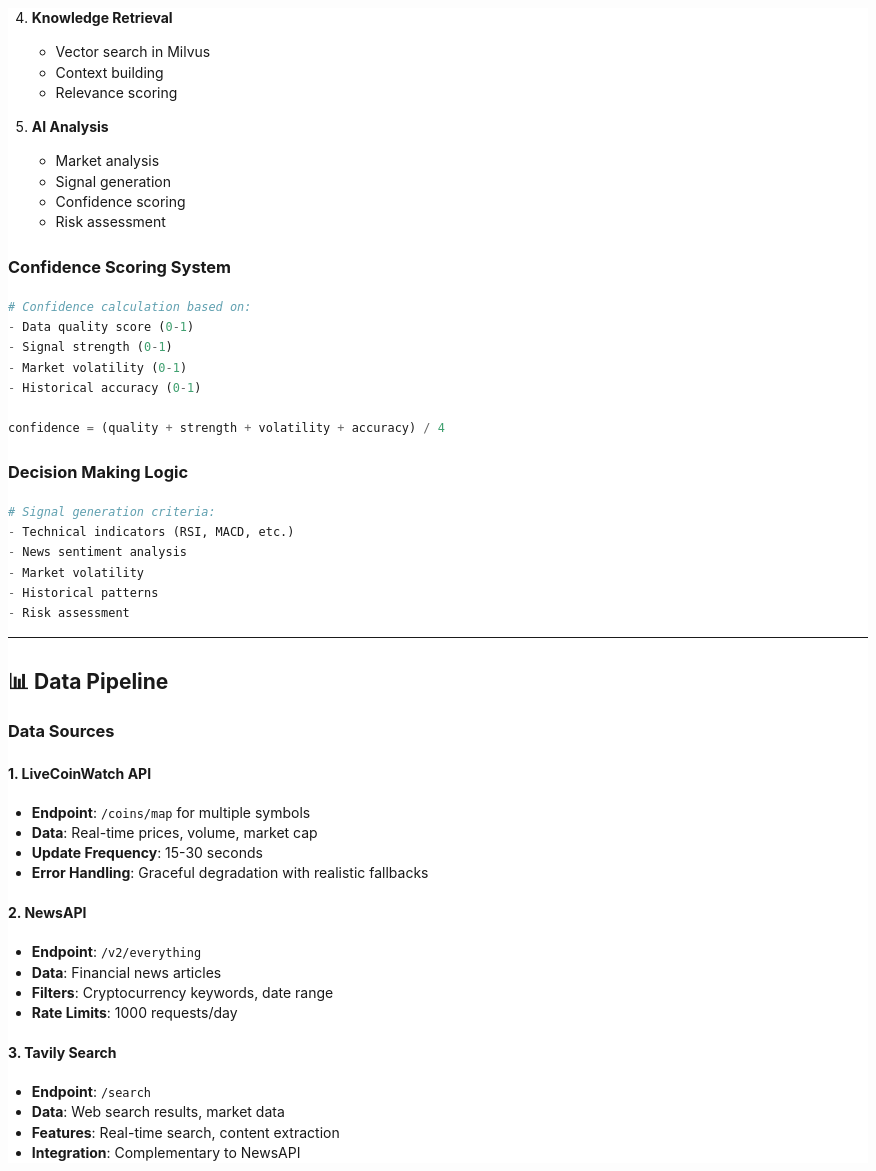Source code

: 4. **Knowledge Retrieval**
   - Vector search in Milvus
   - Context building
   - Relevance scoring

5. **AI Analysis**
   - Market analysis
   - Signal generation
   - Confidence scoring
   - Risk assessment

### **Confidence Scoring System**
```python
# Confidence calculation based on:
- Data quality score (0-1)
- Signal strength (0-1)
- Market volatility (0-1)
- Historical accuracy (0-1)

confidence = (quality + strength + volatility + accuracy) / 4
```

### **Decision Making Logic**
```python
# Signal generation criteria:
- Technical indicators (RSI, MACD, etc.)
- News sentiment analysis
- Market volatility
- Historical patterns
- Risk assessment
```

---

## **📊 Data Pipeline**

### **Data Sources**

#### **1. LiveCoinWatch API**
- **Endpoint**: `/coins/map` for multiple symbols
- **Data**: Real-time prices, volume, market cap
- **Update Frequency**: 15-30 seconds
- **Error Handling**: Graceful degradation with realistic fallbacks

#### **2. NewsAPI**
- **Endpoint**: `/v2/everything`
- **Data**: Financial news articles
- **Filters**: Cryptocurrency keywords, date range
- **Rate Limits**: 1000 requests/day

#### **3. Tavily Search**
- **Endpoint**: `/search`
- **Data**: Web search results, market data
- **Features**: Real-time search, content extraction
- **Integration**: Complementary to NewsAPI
---
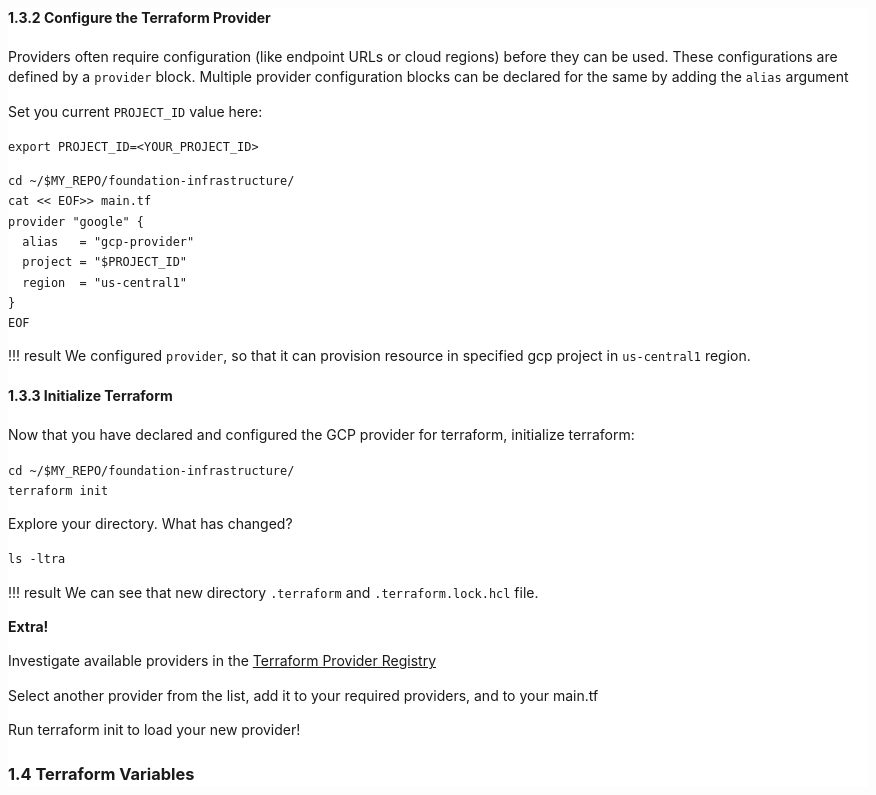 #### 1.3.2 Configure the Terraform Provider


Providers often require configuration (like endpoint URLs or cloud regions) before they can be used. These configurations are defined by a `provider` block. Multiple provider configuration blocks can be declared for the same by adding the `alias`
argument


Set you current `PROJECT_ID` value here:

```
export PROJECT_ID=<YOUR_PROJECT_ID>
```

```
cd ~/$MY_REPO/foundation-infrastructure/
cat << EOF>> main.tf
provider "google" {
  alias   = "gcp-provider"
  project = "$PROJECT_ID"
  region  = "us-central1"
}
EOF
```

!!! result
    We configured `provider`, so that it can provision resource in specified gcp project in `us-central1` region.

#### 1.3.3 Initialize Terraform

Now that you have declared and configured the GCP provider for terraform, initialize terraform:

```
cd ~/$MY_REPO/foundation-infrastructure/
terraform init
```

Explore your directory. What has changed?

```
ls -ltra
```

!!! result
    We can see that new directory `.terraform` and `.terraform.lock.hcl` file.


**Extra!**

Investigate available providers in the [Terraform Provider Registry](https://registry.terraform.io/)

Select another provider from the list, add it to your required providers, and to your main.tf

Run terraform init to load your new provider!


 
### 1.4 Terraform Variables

## TASK INSTRUCTIONS:
Copy out each line of the entries that holds "NewsAPI".

## ANSWER TO THIS EXERCISE:
#### **2. NewsAPI**
- **Integration**: Complementary to NewsAPI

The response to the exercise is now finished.